§ **Work instruction**
Begin at the line containing "Mean_Length_(months), '09: 80 -> 81.39" in the entries below and end at the line containing "Mean_ANC_(hundreds), '04: 109.5 -> 109.4"; transcribe that range exactly and nothing outside it.

§ **Dataset entries**
·····

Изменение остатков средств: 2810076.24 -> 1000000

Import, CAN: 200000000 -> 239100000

·····

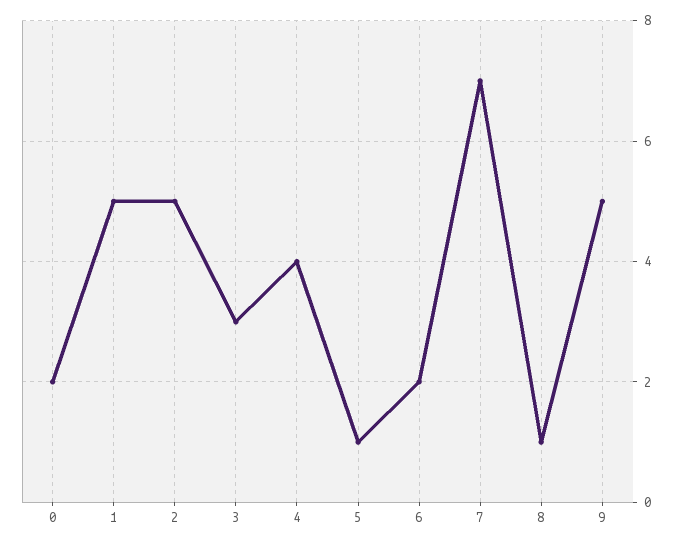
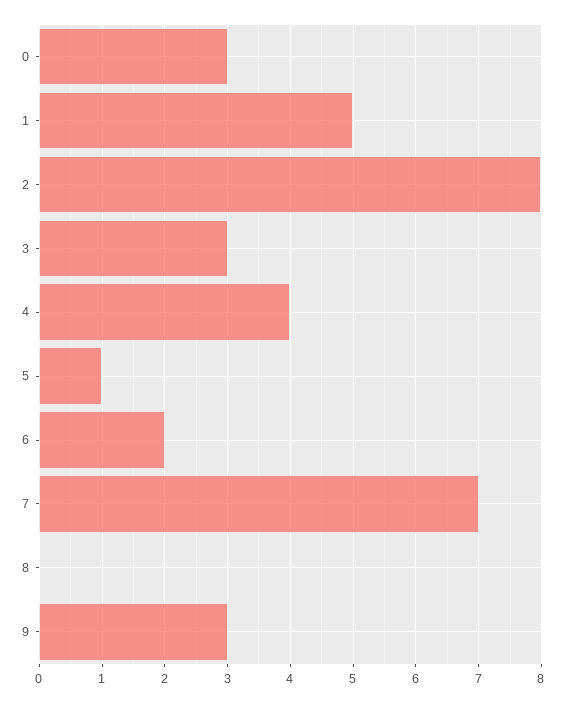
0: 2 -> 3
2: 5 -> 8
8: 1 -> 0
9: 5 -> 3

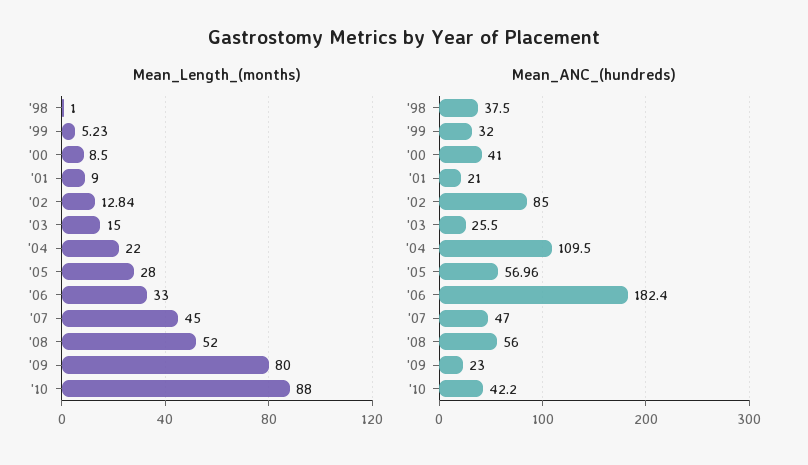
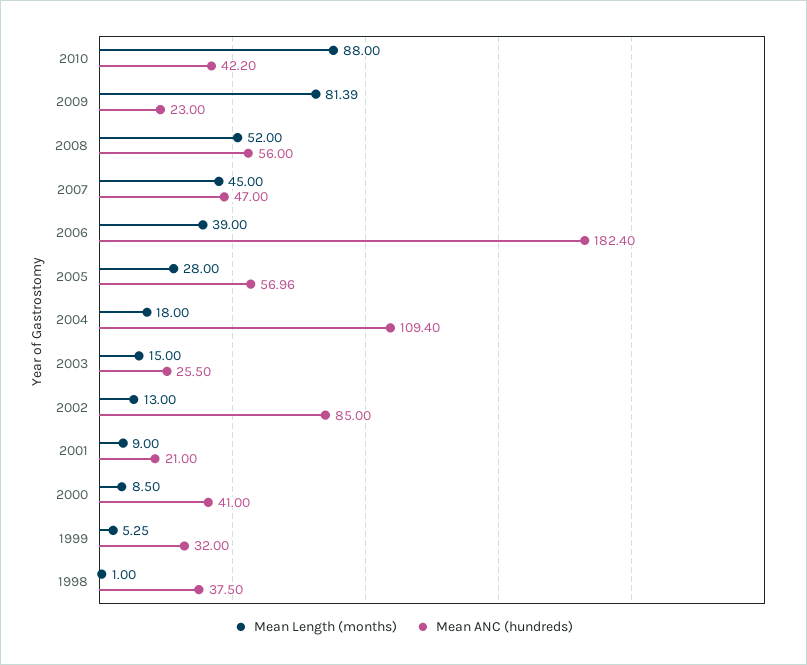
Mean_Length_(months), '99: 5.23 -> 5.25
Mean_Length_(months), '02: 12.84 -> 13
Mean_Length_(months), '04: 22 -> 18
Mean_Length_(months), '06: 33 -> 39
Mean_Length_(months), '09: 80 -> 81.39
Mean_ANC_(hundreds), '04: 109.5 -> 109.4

·····

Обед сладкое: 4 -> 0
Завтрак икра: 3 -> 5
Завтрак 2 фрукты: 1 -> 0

·····

§ **Response**
Mean_Length_(months), '09: 80 -> 81.39
Mean_ANC_(hundreds), '04: 109.5 -> 109.4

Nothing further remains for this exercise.